Ser ou não ser

Notícias Magazine

Leio regularmente, se calhar lemos todos, as notícias que contam a morte coletiva de baleias em diferentes areais do mundo.

Quase nunca se chega a saber o motivo desses arrojamentos e não é impossível que sucedam simplesmente porque os grandes cetáceos têm de morrer em qualquer lado – e uma praia australiana é um sítio tão bom como qualquer outro.

Não podendo todas as baleias ser Moby Dick, suponho que alguns desses grandes e belos animais logrem escapar à caça dos baleeiros e atinjam uma idade em que já só lhes reste acabar.

E gosto, por isso, de imaginar que ao menos uns quantos destes mamíferos marinhos possuem o discernimento suficiente para, entendendo ter chegado ao fim da vida, se lançarem num esforço derradeiro ao encontro de um areal bonito onde possam falecer amenamente.

Também não está ao alcance de todos homens serem Ahab ou Sócrates, o filósofo grego que preferiu a morte pela cicuta a uma existência no exílio, sem a compreensão ou o respeito dos seus contemporâneos (que o acusaram de corromper os jovens e de levá-los a duvidar dos deuses).

Tendo escolhido morrer, Sócrates (ou o paradoxo da sua lenda) sobreviveu ao tempo e persiste como paradigma do homem livre. De um ponto de vista estritamente ontológico, não ser é tanto ou mais natural do que existir.

Tudo o que sabemos é que, por um momento brevíssimo na história do cosmos, os seres que passam a eternidade inexistindo enquanto tal se manifestam fugazmente entre as coisas do mundo – e que a isto se chama vida.

David Benatar, o filósofo contemporâneo sul-africano que passa por ser o mais pessimista de sempre, considera que os humanos deviam abster-se de se reproduzir e de criar mais e mais vítimas para uma vida de «dor e sofrimento».

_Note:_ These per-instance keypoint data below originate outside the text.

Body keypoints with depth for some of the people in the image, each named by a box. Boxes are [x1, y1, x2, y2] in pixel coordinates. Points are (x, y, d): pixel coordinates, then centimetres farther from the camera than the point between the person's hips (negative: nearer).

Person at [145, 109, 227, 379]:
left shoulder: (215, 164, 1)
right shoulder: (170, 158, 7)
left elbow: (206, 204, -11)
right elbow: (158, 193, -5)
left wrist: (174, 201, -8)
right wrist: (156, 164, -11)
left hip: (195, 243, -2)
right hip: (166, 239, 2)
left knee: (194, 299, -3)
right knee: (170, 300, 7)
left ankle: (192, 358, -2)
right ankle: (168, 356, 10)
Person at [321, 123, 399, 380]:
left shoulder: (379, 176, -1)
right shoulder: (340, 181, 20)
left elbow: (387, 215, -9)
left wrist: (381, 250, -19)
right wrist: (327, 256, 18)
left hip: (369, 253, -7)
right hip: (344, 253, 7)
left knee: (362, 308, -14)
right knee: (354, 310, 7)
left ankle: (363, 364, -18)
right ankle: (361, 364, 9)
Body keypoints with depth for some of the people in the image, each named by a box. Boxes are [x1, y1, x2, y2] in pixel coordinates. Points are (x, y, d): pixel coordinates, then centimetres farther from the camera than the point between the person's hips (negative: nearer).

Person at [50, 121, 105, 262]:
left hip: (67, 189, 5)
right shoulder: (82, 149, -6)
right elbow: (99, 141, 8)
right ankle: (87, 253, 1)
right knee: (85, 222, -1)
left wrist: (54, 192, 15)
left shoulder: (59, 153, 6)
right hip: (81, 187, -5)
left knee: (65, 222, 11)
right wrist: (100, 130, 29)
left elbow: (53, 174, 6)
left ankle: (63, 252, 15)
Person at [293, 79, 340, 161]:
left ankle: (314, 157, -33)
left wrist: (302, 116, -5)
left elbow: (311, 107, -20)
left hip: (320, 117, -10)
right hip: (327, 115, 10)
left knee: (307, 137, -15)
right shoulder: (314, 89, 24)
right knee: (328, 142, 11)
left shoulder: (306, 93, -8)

Embora defenda a extinção da espécie, a sua inexistência, Benatar não advoga, porém, o suicídio, uma vez que, diz, este gera dor e sofrimento às pessoas que rodeiam o suicida. Esta mesma lógica enviesada pode ser aplicada à eutanásia ou à morte assistida.

Respeitando-se escrupulosamente a liberdade de cada um, faz mais sentido, porém, que tenhamos o direito de escolher não existir do que a faculdade de negar (ou impor) a existência de terceiros. É o que costuma separar a civilização da barbárie. E as baleias dos homens.